Biological formation of calcium carbonate, using purified urease enzyme or urease enzyme produced by a bacterium isolated from a Canadian oil field, were studied in a batch system. The extent of enzymatically produced CaCO3 increased with increases in enzyme and reactant concentrations and temperature. In the presence of bacteria the quantity of produced CaCO3 was dependent on urea concentration, with the highest achieved with 15 g/L urea. Bacterial production of CaCO3 was less sensitive to temperature. Plugging studies in unconsolidated porous media indicated that in situ formation of CaCO3 could lead to a significant decrease in permeability, with the extent of plugging being dependent on the concentration of enzyme and reactants, as well as temperature.
The injection of water into oil reservoirs (water flooding) is common for enhancement of oil recovery. When water is injected into a reservoir, flow is preferentially diverted into high permeability zones from which oil has already been recovered during the primary production. Increased permeability variation decreases volumetric sweep efficiency of injected water and cross flow complicates this problem by allowing flow between contrasting layers, leading to an unacceptably high ratio of produced water to oil (1). The excessive production of water can be controlled by selective plugging of high permeability areas in the reservoir. Selective plugging of the reservoir by bacterial biomass, or insoluble biopolymers produced by microorganisms has been suggested as a means to improve microscopic and volumetric sweep efficiencies within the geological formation(2–4). Recently, the use of bacterially precipitated inorganic compounds such as calcium carbonate and silica has been suggested as an effective method for selective plugging of reservoirs(2). The controlled biological formation of CaCO3 is based on the decomposition of urea to carbonate and ammonium ions by the catalytic action of urease enzyme, either introduced into the system or produced in situ by a bacterium with urease activity, and the reaction of the produced carbonate ion with calcium chloride. In the present work enzymatic and bacterial formation of calcium carbonate were studied, using urease enzyme and a bacterium isolated from a Canadian oil field. The results of plugging tests, using enzymatically formed calcium carbonate, in unconsolidated porous media system are described.

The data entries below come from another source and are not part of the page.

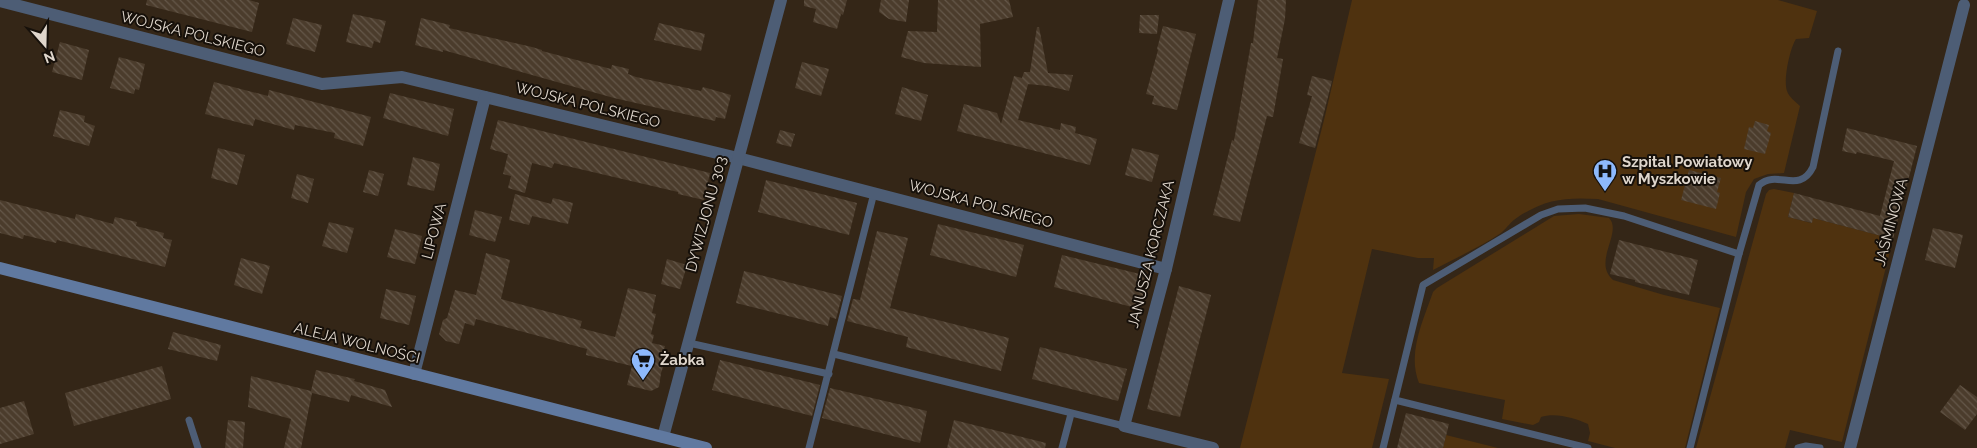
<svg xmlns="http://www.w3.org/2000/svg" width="1977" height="448" font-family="Raleway,sans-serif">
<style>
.green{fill:#4f320f}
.building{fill:url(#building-back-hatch)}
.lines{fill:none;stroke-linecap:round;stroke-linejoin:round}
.lane{stroke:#4d5d75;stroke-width:7}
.street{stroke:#4d5d75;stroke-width:12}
.secondary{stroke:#6079a0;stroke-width:12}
.labels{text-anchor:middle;stroke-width:4;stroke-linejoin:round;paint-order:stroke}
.street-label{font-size:15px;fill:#dfd6cc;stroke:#16100a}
.poi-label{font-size:15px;font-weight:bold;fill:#dfd6cc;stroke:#16100a;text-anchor:start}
</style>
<defs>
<pattern id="building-back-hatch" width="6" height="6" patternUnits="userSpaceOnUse" patternTransform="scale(1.25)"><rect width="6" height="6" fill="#4b3c2c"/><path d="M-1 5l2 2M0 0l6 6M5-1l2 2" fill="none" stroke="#645749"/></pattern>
</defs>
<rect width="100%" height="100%" fill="#342617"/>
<g class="green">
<path d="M1352,0H1778L1817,11L1809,38L1796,39C1790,48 1783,80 1787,91C1789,97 1795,101 1800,106L1784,173L1768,174L1754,179L1746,192L1736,237L1598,199C1566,197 1545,199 1518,217C1511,221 1507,228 1501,233C1480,247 1456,258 1433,270L1434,258H1418L1372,249L1342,373L1389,379L1372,448H1240L1325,116Z"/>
<polygon points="1774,189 1794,193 1788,217 1811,223 1813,218 1893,239 1842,442 1790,430 1785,448 1696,448 1766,194 1769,190"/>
<path d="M1579,214L1609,218C1623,232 1592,262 1613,280L1664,295L1720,308L1685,448H1615L1588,441L1590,433L1588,424C1575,418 1555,412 1541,417L1539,422L1533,425L1502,419L1505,400L1419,383C1407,353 1423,321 1433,292L1437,288L1554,216Z"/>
<polygon points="1446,435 1498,448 1443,448"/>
</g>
<g class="building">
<polygon points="147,0 249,0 259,3 252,32 146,5"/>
<polygon points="804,0 847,0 843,15 841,14 837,29 813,22 816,9 804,6"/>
<polygon points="881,0 909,0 906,22 889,19 879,12"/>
<polygon points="938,0 1009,0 1013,17 980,24 981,67 924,63 901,57 908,31 937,32"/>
<polygon points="1258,0 1286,0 1285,19 1277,58 1283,59 1273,117 1267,116 1240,222 1213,215 1232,140 1234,141 1251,43 1253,43"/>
<polygon points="353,14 386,21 380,43 374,41 372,48 346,42"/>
<polygon points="1140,15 1159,15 1157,34 1139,33"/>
<polygon points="293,18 322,25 315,52 286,44"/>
<polygon points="421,18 450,25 449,28 532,47 542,50 542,51 611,69 612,65 629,69 628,74 636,77 701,91 703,87 731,95 725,119 716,117 715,121 614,98 443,50 443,52 415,45"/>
<polygon points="659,23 705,34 701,51 654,40"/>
<polygon points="1163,26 1196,34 1177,110 1152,104 1154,96 1146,94 1158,50 1157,49"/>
<polygon points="1037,27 1039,27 1048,73 1073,75 1069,91 1048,86 1028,84 1029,81 1018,120 1060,130 1061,123 1076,127 1075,133 1097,139 1090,165 957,131 964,104 997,113 1001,124 1014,76 1022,78 1024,72 1030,72"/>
<polygon points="60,42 89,50 82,80 52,72"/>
<polygon points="119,57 145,64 139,90 135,89 134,94 110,88"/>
<polygon points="802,62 829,69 821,96 795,88"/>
<polygon points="1312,76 1332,81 1315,148 1299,143 1312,96 1307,95"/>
<polygon points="214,82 268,96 269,90 371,117 363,146 334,138 335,133 295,125 294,130 255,119 253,126 205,114"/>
<polygon points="902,87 928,95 921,121 895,114"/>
<polygon points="390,93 454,109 448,136 383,118"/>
<polygon points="60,110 85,116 84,122 95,126 89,146 53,136"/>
<polygon points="498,120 710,173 704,200 678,194 678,192 554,163 552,168 532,163 525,193 508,188 511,176 503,174 508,154 490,149"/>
<polygon points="1755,121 1769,125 1767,131 1771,133 1765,154 1744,149 1749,127 1753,128"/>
<polygon points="1847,128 1917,146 1893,239 1813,218 1812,223 1788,217 1794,193 1880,216 1894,161 1857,152 1856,154 1842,151"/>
<polygon points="780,130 795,134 791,147 776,143"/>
<polygon points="218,148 245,155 237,185 211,178"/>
<polygon points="1132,148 1159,155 1152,182 1125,175"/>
<polygon points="413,157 440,164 434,191 407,185"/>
<polygon points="369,170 384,174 378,196 363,192"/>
<polygon points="1689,170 1721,178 1717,192 1720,193 1716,209 1681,200"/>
<polygon points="297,174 314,179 308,203 291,198"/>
<polygon points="766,180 857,203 849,235 758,212"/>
<polygon points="515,194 551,204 553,198 573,203 568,224 532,216 529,225 509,220"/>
<polygon points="0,200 75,219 76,214 113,224 115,217 137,222 136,226 164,233 163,238 172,240 165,267 57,240 56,243 24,235 23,239 0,233"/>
<polygon points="475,210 502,217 495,242 469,235"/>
<polygon points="329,222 354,228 347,253 322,246"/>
<polygon points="938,224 1024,245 1016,277 930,255"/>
<polygon points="1933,228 1963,235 1955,268 1925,260"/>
<polygon points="395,229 422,236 415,264 387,257"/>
<polygon points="877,231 908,238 890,308 1009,338 1001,371 906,347 908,337 847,321 853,299 860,300"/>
<polygon points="1619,240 1698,260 1689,295 1635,282 1635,280 1610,274"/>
<polygon points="486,253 510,260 501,299 582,321 580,328 615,337 628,288 656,295 652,313 656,314 651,334 654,335 652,343 665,346 662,358 666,359 661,373 659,387 651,391 627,385 632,366 586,355 587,349 476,319 474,326 465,323 459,344 446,341 439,334 443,320 447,318 455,290 476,295"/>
<polygon points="1062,255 1148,276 1140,309 1054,287"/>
<polygon points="241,258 270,266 262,294 234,285"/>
<polygon points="667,259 687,265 680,289 661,284"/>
<polygon points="744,271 842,296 836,319 830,317 828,326 736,303"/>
<polygon points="1179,286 1211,295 1180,417 1147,409"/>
<polygon points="386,289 416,296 409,325 380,318"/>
<polygon points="173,332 221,345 217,361 168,349"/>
<polygon points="1040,347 1127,369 1118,401 1032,379"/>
<polygon points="720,360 820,385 812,416 712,390"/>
<polygon points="162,366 171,399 74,426 65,393"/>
<polygon points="316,370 355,379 354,381 385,390 392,407 351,395 349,402 312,393 301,448 284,448 291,419 248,407 251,376 311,391"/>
<polygon points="1960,385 1977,397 1977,414 1965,430 1940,412"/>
<polygon points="830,388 927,411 920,443 822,418"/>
<polygon points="24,401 34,434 0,444 0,408"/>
<polygon points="1406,413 1449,424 1443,448 1397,448"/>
<polygon points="228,420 245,422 243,448 225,448"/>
<polygon points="954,420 1046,443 1045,448 947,448"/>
</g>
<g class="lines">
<g class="lane">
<polyline points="689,343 829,374"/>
<polyline points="834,354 1124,426"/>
<polyline points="1395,400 1588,448"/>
<polyline points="189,420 198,448"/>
<polyline points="809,448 874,193"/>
<polyline points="1062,448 1071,414"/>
<path d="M1383,448L1423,285L1541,215L1558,209L1585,208L1624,216L1739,254L1759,185C1778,169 1799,195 1813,167L1838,51"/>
<polyline points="1690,448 1739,254"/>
<polyline points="1798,448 1806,446 1820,448"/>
</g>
<g class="street">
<polyline points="0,1 322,84 402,77 738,158 1166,269"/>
<polyline points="414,374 485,97"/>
<polyline points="663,437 781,0"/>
<polyline points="1213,448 1124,426 1166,269 1229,0"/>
<polyline points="1850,448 1964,5"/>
</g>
<polyline class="secondary" points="0,268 706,448"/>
</g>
<defs>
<g id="hospital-pin" transform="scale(1.25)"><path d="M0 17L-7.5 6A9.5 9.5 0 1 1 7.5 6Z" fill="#8db9fc" stroke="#16100a"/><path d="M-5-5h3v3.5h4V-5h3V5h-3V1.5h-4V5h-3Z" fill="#111"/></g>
<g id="supermarket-pin" transform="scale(1.25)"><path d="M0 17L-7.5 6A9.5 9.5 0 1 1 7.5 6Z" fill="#8db9fc" stroke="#16100a"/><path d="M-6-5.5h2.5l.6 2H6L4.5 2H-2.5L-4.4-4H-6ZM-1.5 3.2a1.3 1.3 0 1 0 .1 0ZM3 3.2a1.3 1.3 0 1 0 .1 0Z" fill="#111"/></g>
</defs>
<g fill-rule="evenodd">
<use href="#hospital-pin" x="1605" y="171"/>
<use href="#supermarket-pin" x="643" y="360"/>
</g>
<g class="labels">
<g class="street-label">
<text transform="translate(193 34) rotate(14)" y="5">WOJSKA POLSKIEGO</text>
<text transform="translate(588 105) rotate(14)" y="5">WOJSKA POLSKIEGO</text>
<text transform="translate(981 204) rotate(15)" y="5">WOJSKA POLSKIEGO</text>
<text transform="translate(706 214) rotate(-75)" y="5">DYWIZJONU 303</text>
<text transform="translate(1891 222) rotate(-75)" y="5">JAŚMINOWA</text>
<text transform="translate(434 231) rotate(-75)" y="5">LIPOWA</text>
<text transform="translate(1151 254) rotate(-76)" y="5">JANUSZA KORCZAKA</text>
<text transform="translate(357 343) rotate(14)" y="5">ALEJA WOLNOŚCI</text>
</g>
<g class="poi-label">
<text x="1622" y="167">Szpital Powiatowy<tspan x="1622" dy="17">w Myszkowie</tspan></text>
<text x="660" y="365">Żabka</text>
</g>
</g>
<g transform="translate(45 45) rotate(160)" stroke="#16100a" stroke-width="4" paint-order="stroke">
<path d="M0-4L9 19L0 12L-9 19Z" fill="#dfd6cc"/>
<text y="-8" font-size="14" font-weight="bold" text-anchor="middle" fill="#dfd6cc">N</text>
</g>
</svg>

The efficiency of enzymatically formed calcium carbonate in plugging of porous media was studied in a model core system. This was a modification of the system used by Ferris et al.(2), for mineral plugging studies. A schematic diagram of the system used in the present study, allowing testing of three different reaction conditions simultaneously, is shown in Figure 1. Glass columns (ID 2.5 cm and H 30 cm), packed with a mixture of sand (Dave 225 micron) and glass beads (Dave 75 micron), were used as model cores. A glass tube (ID 0.5 cm and H 55 cm) with overflow open to the atmosphere was devised in the liquid pathway to create a constant head pressure. Before initiating the plugging experiment, the designated column was connected to the peristaltic pump and distilled water was pumped into the column at a specified rotation speed of the pump.